**Instruction:**
Among the records below, find the lines that contain "chcę" and copy each of them.

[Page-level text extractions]
* * * *

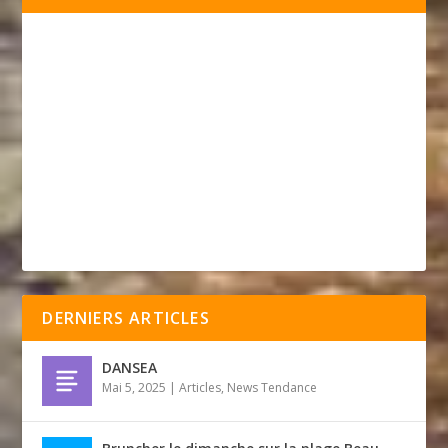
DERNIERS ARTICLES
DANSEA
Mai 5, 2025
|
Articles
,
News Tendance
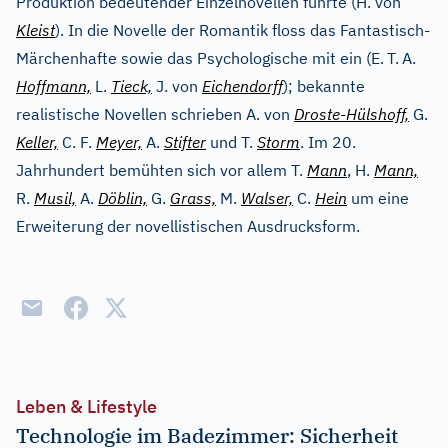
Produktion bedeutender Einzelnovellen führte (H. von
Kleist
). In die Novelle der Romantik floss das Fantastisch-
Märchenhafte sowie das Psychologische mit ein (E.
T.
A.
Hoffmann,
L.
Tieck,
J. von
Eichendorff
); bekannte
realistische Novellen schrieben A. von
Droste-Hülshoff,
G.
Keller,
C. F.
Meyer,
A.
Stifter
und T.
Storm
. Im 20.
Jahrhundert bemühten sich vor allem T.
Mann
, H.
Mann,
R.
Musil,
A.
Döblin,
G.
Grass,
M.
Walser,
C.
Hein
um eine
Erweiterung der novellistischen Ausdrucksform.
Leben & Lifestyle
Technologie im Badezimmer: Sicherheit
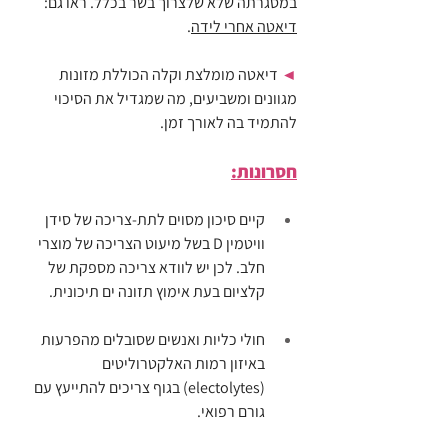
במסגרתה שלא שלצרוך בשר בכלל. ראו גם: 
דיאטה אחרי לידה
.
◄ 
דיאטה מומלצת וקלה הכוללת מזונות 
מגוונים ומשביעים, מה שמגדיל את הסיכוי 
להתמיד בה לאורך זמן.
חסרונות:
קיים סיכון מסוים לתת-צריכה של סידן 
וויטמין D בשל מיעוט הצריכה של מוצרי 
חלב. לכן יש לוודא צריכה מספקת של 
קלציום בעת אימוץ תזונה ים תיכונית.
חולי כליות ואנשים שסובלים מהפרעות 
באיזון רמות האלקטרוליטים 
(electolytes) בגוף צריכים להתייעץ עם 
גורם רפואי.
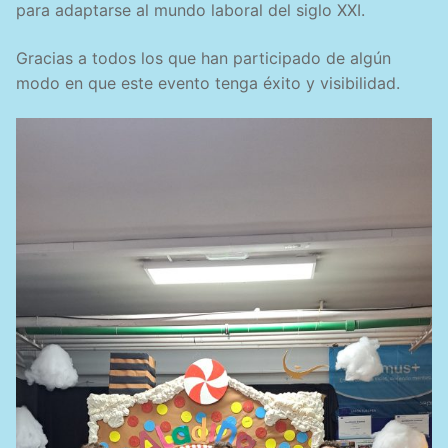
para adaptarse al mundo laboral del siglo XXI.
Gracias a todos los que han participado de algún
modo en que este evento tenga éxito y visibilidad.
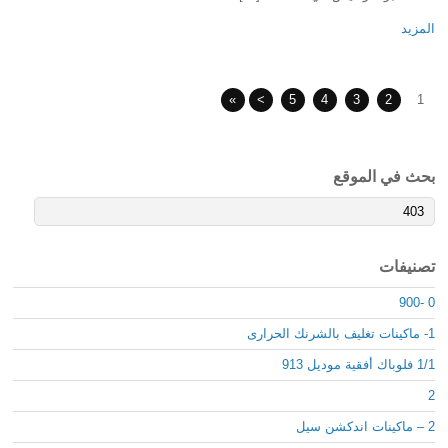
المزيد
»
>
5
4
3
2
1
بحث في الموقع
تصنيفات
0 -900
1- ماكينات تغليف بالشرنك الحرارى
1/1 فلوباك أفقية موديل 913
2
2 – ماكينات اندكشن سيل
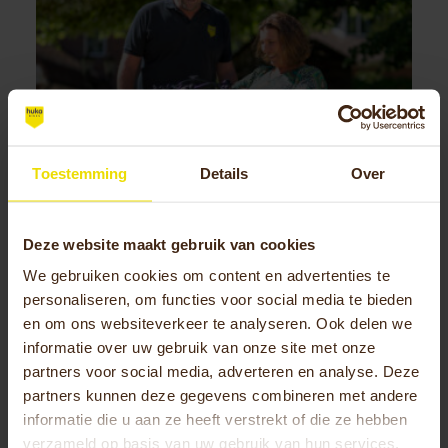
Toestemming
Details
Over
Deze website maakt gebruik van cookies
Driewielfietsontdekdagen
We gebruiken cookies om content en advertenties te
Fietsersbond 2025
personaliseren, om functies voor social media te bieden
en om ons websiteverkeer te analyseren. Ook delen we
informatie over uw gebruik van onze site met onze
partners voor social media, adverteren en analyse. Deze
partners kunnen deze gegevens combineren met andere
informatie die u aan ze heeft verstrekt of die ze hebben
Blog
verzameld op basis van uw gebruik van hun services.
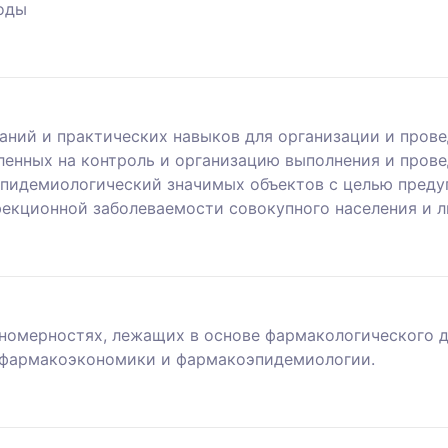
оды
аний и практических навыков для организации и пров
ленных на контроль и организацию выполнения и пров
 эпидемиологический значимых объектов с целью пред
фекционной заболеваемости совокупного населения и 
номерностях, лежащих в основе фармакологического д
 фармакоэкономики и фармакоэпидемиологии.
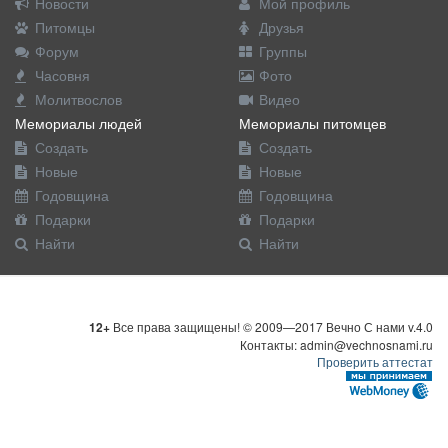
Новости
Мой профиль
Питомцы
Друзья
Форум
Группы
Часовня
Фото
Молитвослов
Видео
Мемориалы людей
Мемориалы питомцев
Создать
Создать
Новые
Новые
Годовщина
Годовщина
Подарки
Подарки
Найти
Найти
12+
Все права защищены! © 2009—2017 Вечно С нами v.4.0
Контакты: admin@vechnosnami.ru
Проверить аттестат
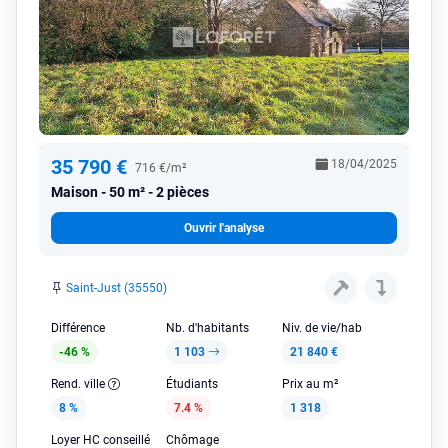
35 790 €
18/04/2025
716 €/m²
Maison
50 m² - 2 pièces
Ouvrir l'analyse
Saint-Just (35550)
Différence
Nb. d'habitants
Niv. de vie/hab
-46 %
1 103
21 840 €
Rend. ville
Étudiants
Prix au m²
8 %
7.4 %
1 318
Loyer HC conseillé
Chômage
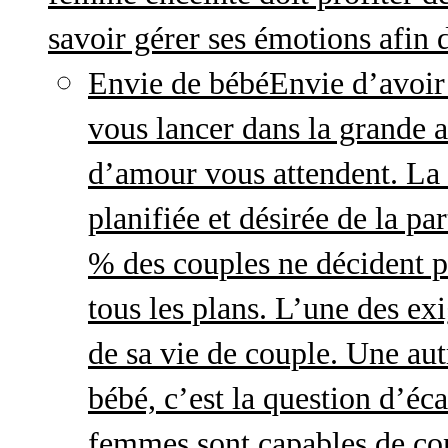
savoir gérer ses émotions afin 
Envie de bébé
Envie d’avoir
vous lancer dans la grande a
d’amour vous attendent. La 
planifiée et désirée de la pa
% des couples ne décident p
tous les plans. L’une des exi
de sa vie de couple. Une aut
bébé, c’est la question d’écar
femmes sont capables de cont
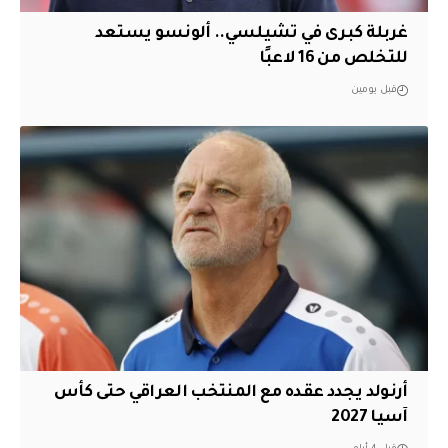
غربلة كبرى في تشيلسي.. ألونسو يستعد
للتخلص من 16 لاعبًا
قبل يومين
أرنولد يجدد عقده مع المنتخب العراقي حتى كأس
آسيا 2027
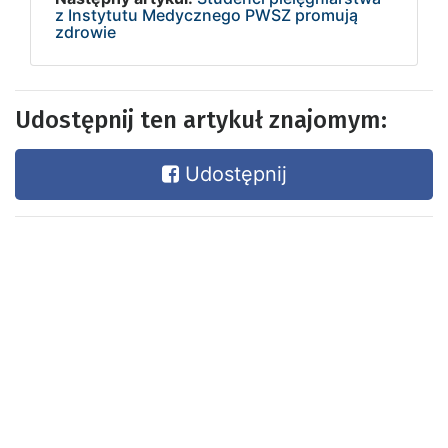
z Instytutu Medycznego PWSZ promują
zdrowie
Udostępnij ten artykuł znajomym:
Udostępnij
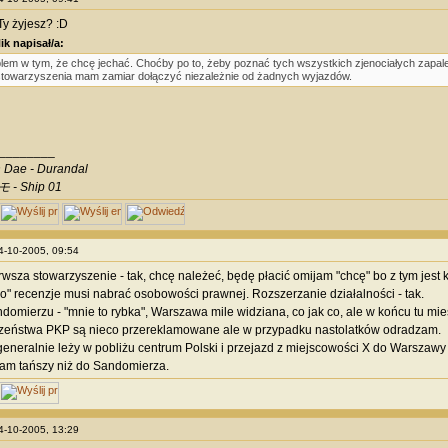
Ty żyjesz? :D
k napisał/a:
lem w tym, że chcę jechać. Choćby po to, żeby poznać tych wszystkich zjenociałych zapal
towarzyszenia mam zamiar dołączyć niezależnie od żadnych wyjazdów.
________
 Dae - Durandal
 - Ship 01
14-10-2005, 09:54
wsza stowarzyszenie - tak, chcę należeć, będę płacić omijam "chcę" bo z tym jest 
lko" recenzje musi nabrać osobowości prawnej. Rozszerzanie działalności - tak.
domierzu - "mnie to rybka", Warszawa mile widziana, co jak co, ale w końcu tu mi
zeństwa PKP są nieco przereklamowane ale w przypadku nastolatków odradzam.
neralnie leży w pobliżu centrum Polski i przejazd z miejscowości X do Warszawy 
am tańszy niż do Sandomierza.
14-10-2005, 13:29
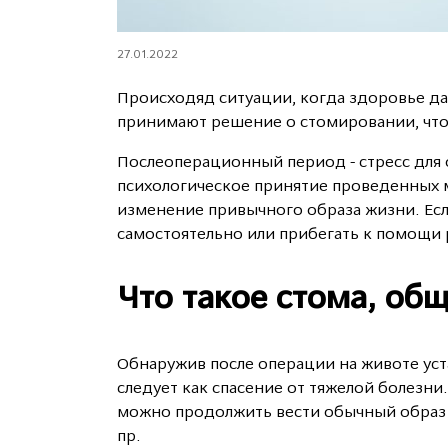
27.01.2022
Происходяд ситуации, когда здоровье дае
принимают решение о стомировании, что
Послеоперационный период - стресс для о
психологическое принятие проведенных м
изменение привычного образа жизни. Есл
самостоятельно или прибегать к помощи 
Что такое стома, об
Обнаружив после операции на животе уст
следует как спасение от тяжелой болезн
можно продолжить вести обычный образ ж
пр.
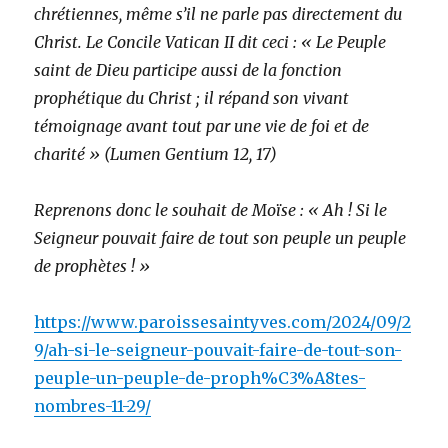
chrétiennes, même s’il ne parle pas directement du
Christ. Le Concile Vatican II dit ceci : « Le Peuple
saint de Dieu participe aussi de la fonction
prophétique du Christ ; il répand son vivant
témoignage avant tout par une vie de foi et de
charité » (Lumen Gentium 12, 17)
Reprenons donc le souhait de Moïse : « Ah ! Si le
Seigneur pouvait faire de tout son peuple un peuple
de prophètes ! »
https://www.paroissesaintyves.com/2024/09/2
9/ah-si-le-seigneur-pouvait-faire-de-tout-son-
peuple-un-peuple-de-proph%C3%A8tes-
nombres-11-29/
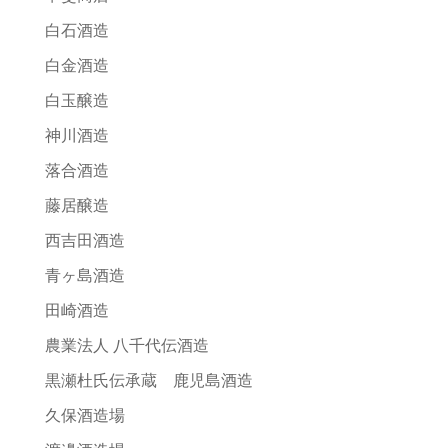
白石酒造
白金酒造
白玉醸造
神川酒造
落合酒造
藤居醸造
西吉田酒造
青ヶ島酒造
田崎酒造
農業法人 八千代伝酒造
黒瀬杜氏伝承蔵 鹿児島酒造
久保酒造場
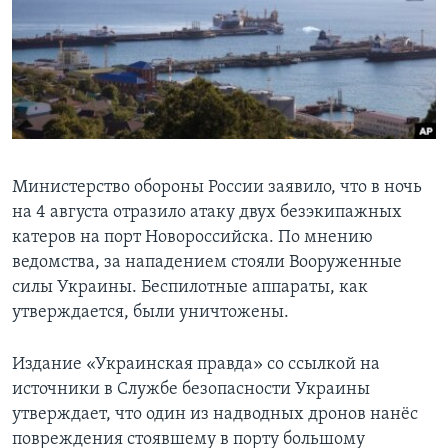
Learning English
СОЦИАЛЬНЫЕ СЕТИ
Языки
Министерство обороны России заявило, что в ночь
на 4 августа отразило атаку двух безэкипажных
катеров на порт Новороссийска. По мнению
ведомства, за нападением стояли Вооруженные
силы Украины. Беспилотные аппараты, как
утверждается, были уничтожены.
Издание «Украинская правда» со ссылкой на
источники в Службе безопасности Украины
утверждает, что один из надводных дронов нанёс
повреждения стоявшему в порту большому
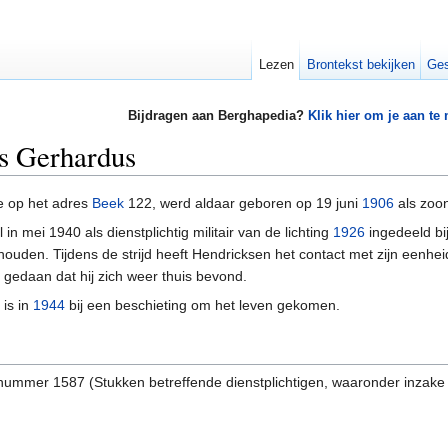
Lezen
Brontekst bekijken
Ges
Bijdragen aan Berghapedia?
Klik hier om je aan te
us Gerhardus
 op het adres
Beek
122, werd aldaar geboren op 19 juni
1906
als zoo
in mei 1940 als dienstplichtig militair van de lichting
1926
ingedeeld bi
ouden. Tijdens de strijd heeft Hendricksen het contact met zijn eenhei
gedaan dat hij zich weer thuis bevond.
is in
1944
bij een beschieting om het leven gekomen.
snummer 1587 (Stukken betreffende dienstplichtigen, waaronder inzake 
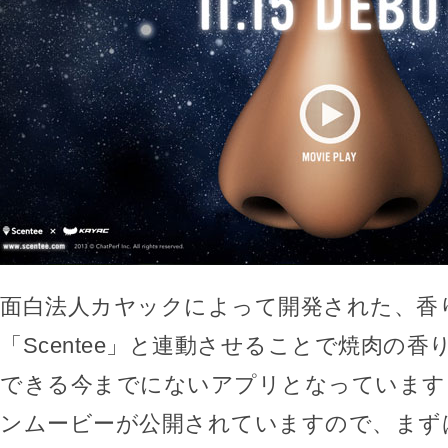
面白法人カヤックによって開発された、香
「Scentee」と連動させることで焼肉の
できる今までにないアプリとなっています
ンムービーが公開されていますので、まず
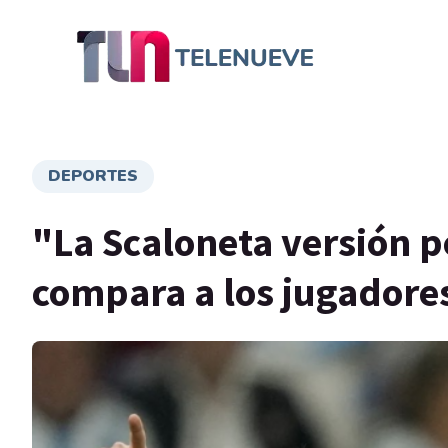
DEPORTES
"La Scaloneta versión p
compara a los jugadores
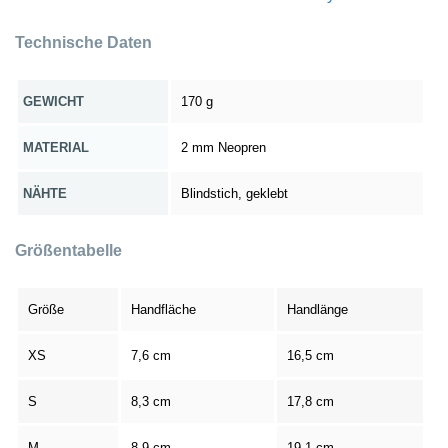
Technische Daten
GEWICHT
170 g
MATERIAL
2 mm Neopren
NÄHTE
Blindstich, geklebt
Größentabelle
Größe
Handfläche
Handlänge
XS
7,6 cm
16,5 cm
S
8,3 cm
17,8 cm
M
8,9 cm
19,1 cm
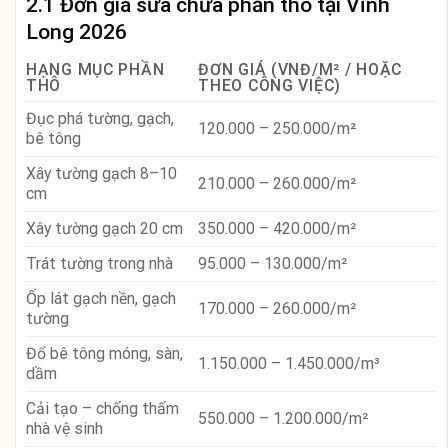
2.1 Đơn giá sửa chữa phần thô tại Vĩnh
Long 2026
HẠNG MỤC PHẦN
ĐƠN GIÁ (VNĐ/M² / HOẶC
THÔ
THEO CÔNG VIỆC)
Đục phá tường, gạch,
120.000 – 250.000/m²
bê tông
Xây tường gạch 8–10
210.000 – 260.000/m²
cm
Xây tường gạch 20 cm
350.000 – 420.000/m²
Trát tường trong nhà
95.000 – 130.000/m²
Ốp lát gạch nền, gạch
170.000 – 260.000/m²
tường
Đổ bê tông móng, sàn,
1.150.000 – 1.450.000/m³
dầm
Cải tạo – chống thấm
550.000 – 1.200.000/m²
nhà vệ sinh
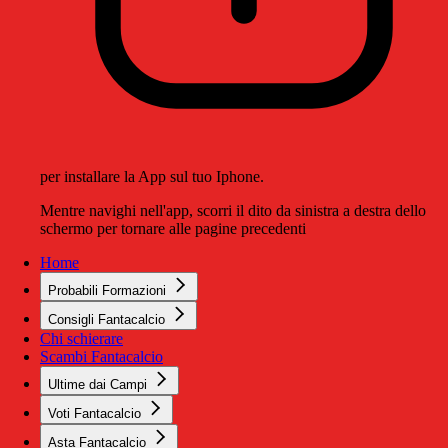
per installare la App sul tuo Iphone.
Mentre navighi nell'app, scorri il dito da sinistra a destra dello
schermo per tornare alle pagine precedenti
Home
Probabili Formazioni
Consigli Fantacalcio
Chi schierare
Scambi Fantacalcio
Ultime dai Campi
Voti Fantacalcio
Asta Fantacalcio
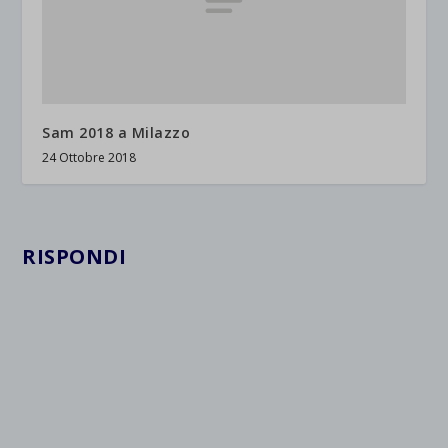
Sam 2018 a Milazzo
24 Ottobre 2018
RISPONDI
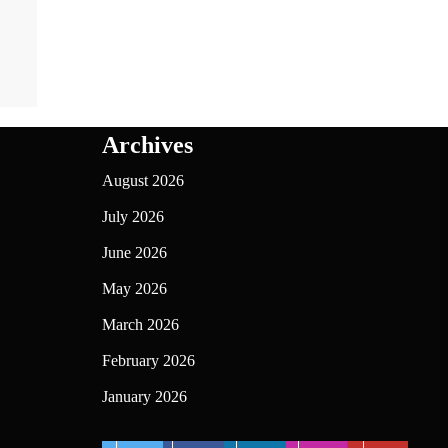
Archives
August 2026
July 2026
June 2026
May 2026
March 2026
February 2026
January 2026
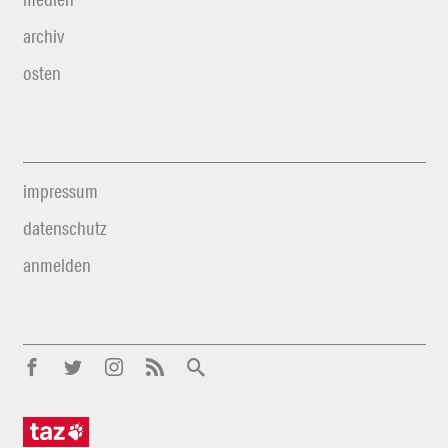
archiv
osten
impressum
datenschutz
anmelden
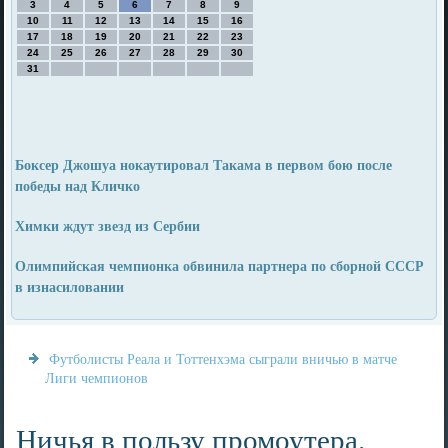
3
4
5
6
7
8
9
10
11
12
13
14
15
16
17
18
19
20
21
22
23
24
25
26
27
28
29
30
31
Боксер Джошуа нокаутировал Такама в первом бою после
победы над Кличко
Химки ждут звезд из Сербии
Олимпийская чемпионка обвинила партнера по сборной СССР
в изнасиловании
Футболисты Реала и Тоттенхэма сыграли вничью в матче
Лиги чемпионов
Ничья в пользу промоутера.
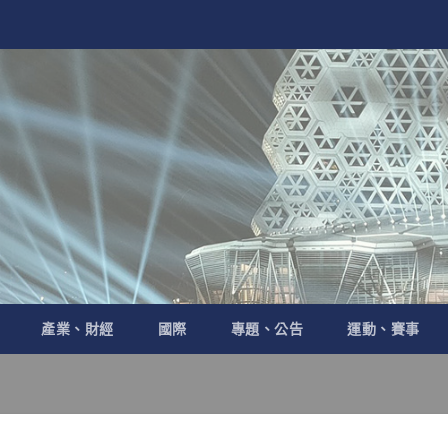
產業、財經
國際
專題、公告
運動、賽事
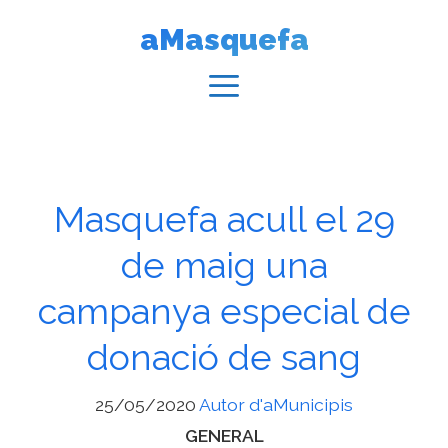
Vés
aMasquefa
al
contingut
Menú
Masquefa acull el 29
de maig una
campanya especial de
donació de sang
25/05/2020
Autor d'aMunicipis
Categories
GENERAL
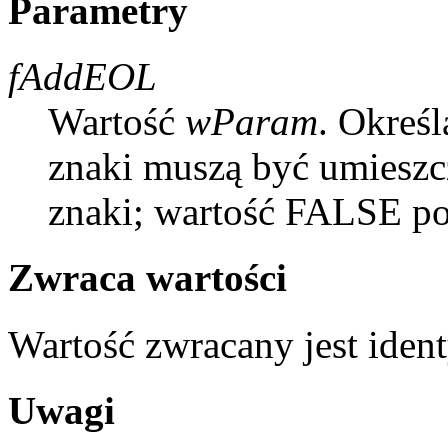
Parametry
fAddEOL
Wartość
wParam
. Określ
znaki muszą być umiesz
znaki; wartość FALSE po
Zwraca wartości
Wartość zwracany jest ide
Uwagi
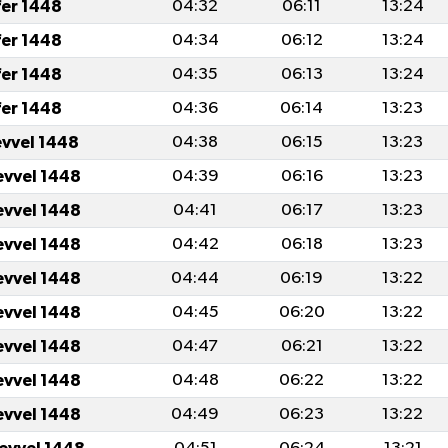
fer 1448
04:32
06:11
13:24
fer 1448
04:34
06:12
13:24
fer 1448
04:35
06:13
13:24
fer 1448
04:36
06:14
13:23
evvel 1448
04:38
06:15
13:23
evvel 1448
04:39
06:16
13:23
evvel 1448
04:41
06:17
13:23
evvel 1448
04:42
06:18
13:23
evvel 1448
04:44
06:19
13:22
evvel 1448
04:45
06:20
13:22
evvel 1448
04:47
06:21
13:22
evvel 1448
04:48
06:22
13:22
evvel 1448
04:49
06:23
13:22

* * * *

**Result for this task:**
lem w tym, że chcę jechać. Choćby po to, żeby poznać tych wszystkich zjenociałych zapal
wsza stowarzyszenie - tak, chcę należeć, będę płacić omijam "chcę" bo z tym jest 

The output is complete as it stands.